#### [Collected data entries]
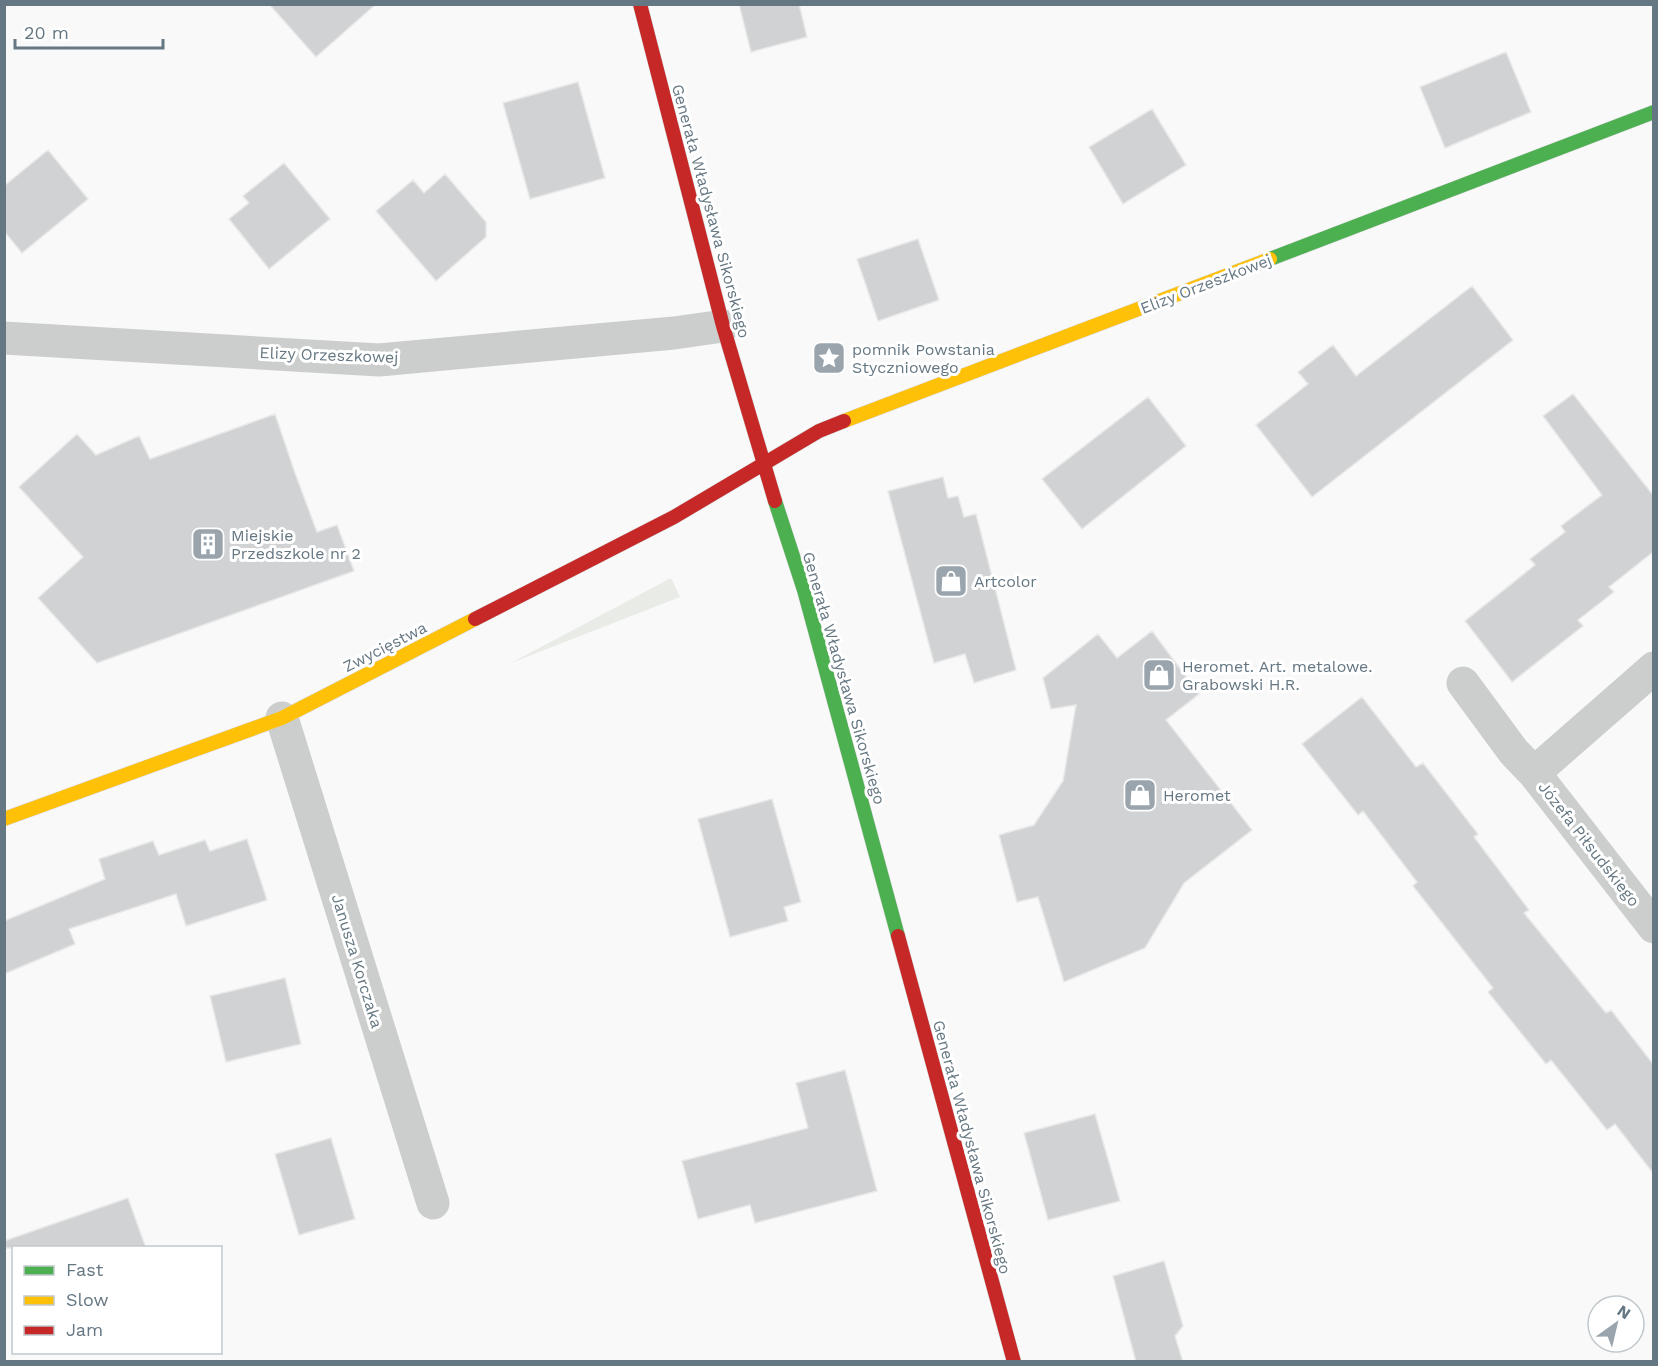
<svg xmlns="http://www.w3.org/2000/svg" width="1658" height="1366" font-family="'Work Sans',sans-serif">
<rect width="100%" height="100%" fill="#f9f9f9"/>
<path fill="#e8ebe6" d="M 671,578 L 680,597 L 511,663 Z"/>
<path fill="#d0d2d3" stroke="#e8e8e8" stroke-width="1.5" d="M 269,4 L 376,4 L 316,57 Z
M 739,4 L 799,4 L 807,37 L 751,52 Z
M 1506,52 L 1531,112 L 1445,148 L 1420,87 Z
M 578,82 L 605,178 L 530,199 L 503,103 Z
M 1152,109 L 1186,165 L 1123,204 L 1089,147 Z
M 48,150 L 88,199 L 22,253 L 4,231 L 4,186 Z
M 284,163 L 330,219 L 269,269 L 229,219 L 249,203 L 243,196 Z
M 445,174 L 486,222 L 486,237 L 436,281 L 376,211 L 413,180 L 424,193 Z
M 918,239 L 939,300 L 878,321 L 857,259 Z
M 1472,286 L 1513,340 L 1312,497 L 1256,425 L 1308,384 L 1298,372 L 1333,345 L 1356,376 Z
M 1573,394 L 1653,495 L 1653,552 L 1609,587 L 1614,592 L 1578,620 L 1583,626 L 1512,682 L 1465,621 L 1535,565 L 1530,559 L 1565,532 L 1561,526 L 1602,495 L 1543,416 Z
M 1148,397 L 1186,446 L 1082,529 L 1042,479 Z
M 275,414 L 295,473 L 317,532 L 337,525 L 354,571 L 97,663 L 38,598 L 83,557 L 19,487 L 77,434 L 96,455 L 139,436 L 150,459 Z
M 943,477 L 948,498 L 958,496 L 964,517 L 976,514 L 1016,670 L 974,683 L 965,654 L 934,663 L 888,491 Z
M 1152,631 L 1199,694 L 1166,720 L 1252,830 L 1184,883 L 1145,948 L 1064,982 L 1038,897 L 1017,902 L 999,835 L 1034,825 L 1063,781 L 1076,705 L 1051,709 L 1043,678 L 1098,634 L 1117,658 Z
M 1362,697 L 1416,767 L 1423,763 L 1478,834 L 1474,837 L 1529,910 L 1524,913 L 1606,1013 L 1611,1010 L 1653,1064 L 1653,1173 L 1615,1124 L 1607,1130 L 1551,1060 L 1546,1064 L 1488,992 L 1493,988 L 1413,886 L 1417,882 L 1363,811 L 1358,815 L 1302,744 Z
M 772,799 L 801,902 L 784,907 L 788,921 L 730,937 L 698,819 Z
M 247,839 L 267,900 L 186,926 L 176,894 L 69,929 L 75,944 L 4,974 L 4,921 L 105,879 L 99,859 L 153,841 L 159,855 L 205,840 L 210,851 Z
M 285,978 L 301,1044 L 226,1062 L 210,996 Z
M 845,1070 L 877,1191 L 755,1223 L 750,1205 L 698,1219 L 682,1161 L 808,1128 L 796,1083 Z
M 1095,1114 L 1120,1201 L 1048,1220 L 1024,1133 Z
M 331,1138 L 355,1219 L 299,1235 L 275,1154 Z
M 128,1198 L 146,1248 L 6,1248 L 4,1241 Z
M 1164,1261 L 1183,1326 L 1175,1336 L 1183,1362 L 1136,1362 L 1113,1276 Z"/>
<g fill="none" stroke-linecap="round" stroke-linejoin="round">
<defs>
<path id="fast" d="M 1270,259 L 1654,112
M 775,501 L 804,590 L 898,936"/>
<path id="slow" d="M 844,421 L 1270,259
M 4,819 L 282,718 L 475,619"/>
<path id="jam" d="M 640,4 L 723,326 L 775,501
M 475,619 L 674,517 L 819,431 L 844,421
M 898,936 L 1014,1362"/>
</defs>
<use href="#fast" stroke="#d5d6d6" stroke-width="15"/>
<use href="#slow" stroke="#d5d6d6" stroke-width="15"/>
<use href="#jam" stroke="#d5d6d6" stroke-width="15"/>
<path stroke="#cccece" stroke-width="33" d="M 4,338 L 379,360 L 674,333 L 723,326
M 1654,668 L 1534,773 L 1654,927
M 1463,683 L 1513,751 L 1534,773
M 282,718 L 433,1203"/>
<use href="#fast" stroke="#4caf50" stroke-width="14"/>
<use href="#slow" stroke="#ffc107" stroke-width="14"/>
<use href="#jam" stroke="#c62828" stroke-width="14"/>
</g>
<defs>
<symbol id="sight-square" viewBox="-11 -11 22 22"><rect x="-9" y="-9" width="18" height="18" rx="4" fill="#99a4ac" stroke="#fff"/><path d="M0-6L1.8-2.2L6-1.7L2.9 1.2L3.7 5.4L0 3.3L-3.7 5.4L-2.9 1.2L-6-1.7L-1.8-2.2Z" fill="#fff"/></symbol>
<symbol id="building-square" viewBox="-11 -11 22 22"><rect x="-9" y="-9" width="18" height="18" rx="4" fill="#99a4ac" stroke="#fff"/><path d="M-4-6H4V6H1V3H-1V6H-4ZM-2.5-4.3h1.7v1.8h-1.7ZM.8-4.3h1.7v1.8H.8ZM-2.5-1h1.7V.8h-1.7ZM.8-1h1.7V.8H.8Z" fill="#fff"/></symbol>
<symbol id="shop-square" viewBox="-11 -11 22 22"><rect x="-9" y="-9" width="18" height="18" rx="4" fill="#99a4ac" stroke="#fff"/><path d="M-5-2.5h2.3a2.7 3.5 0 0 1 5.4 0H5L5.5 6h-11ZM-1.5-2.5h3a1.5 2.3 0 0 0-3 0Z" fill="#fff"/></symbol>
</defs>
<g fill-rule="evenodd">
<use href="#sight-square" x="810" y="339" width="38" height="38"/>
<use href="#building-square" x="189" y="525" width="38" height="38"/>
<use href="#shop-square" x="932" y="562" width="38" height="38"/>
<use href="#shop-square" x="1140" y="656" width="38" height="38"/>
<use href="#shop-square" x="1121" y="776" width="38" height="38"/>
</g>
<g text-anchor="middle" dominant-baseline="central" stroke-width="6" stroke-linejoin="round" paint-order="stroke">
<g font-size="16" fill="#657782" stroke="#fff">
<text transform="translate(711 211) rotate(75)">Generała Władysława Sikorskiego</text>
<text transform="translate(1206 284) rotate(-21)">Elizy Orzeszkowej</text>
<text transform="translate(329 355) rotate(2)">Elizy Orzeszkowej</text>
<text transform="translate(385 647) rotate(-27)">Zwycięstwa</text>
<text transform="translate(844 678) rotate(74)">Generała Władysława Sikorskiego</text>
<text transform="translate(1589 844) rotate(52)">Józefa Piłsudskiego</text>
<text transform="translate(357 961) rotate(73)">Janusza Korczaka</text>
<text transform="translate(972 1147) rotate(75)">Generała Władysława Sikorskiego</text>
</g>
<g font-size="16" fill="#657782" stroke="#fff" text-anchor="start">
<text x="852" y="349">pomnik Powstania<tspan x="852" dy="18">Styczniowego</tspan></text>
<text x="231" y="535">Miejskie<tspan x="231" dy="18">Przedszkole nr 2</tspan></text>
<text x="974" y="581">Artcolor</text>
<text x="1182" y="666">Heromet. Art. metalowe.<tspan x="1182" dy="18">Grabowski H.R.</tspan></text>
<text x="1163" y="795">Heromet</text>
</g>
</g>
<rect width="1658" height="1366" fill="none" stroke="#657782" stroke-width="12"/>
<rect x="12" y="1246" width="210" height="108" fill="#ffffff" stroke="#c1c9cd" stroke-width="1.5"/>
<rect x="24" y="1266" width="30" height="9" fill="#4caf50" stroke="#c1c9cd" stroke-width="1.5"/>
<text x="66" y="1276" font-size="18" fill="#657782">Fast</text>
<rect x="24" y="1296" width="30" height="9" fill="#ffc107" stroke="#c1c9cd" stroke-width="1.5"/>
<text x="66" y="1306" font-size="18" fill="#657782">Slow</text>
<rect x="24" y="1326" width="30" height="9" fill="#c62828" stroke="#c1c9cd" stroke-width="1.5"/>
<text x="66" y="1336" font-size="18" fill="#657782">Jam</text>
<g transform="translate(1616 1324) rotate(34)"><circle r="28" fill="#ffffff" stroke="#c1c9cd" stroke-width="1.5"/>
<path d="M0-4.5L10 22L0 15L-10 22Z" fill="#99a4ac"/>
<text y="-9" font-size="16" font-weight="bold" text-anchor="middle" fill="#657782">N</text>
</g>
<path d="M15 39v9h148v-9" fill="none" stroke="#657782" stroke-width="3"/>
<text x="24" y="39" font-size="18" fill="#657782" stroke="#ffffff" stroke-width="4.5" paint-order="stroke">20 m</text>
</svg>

--

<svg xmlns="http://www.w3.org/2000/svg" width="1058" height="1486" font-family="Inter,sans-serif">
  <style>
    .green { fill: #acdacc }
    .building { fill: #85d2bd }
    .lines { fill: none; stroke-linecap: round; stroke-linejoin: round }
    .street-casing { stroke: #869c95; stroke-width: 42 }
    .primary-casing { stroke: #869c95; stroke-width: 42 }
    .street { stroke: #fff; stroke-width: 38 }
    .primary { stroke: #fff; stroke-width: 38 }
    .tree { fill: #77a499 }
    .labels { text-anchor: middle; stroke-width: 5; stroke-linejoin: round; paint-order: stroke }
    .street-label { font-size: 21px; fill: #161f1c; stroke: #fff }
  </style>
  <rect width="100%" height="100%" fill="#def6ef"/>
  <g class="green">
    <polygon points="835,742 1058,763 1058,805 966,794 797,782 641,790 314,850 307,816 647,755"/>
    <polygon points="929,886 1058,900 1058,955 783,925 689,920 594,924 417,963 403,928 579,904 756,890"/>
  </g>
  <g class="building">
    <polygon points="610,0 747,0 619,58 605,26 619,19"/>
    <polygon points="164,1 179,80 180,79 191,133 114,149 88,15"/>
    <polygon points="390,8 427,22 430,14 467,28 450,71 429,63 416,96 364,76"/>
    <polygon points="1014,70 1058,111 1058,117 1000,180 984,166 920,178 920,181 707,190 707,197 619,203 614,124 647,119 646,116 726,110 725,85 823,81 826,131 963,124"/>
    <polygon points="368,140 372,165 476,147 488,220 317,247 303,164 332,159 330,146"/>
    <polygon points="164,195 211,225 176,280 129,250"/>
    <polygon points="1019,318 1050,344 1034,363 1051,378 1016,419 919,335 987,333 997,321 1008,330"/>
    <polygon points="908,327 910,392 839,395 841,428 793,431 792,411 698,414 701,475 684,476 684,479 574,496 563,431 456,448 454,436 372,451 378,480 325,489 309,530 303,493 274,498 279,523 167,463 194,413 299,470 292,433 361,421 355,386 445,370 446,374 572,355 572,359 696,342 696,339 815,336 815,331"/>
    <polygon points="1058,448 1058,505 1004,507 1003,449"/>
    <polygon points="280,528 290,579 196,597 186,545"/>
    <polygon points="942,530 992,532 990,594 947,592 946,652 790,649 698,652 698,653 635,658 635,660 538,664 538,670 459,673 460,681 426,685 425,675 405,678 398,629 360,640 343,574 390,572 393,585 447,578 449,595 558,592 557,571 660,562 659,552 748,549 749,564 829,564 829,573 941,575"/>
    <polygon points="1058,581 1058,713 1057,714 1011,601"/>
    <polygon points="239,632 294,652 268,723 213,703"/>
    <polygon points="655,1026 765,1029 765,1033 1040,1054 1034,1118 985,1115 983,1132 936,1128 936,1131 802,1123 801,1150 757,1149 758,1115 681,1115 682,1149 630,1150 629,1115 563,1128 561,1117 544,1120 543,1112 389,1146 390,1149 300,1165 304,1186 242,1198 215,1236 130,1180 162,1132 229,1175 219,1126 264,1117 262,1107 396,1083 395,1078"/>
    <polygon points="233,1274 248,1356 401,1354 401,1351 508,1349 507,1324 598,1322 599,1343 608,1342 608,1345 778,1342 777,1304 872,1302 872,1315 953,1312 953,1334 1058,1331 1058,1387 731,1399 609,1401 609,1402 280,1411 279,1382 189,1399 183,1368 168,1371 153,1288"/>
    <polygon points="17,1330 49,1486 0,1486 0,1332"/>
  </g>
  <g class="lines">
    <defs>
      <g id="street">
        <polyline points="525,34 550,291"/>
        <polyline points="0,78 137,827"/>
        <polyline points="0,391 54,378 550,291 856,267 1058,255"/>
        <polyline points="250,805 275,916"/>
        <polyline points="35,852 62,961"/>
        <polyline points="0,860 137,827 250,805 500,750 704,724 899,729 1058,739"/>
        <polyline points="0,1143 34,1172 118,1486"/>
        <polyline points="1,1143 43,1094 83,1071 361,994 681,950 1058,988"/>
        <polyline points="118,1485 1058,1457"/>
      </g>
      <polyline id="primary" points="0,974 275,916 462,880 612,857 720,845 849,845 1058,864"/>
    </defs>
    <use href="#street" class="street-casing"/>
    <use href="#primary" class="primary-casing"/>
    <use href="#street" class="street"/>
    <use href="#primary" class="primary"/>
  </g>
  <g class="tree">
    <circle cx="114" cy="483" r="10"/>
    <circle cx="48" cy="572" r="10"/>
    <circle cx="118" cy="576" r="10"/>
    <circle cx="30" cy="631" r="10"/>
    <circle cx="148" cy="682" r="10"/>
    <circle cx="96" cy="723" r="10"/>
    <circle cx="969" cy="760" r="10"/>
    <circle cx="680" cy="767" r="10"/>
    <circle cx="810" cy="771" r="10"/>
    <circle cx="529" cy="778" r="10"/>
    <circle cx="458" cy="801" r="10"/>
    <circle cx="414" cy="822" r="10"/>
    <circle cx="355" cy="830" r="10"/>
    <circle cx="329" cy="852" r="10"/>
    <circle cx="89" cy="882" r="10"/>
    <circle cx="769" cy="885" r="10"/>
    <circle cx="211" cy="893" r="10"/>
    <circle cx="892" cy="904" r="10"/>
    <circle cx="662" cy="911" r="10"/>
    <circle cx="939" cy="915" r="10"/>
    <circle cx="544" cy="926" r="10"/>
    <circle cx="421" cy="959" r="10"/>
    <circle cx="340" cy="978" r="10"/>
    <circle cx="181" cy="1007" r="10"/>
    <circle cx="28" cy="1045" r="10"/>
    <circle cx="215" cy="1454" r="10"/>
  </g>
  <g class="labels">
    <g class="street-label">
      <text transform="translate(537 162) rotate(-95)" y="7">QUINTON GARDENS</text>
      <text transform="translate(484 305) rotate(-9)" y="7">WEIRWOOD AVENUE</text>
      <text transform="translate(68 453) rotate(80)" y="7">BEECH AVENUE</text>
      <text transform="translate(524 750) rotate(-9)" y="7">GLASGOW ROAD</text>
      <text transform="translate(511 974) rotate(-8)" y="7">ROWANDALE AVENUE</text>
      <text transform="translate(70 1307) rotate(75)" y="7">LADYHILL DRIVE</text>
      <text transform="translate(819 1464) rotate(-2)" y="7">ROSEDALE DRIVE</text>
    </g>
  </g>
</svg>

#### [TASK PROMPT]
Whenever a line in the entries above includes the word "casing", pull that line out.

#### [TASK SOLUTION]
    .street-casing { stroke: #869c95; stroke-width: 42 }
    .primary-casing { stroke: #869c95; stroke-width: 42 }
    <use href="#street" class="street-casing"/>
    <use href="#primary" class="primary-casing"/>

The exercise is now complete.